Pro-ML provides a training infrastructure that support both online and offline models. The infrastructure includes a training service that supports different model types as well as tools for capabilities such as hyperparameter tuning. Pro-ML’s training runtime relies on Hadoop for offline training and also leverages technologies such as Azkabanand Spark to execute training workflows.
Model deployment is one of the most challenging aspects of large scale machine learning solutions. Effective model deployment typically requires to structure and package the different model artifacts in portable formats that can be executed across the infrastructure.
Pro-ML includes a deployment service that identifies the different artifacts of a machine learning models such as features, libraries or code dependencies and store them in a centralized repository for automatic validation. The deployment service enables capabilities such as orchestration, monitoring, and notification to ensure that the desired code and data artifacts are correctly deployed and working.
Model serving and execution is another challenging aspect of machine learning workflows. Differently from traditional software applications, the performance of machine learning models can require different infrastructure configurations during its lifecycle and its performance can vary substantially depending on several aspects.
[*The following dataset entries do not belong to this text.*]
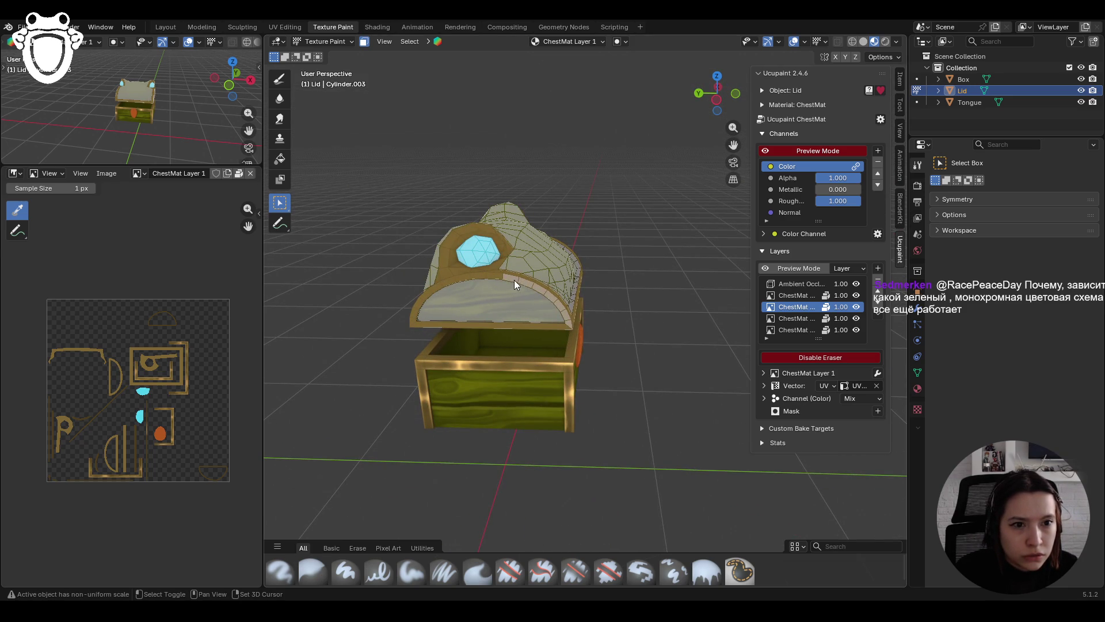
pyautogui.moveTo(570, 324)
pyautogui.mouseDown(button='middle')
pyautogui.moveTo(644, 350)
pyautogui.moveTo(518, 339)
pyautogui.mouseUp(button='middle')
# Step: Stay in Texture Paint and choose the Paint Soft brush (Mix, 23 px, strength 0.825)
pyautogui.click(330, 40)
pyautogui.click(343, 116)
pyautogui.click(510, 572)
The current version of Pro-ML includes a model execution engine called Quasar that is responsible for executing machine learning models defined in the proprietary DSL discussed previously. Quasar integrates with the feature marketplace to regularly evaluate the performance of models and it leverages mainstream serving frameworks such as TensorFlow Serving or XGBoost to enable federated execution models.
Machine learning models are notably hard to test and monitor. Pro-ML includes a health assurance layer that enable the testing and monitoring of machine learning workflows. The health assurance layer regularly validates that the performance of a deployed model is in-line with the behavior exhibited during training and, in the case that anomalies are detected, it provides tools to diagnose the source of the issue. Pro-ML’s health assurance layer includes tools for data replaying, bug diagnose or model retraining which help to ensure the correct behavior of machine learning models.
Pro-ML is currently powering hundreds of machine learning models across different LinkedIn products. While LinkedIn hasn’t open sourced many of the components behind Pro-ML, the patterns and lessons learned represent an invaluable resource for organizations embarking in their machine learning journey.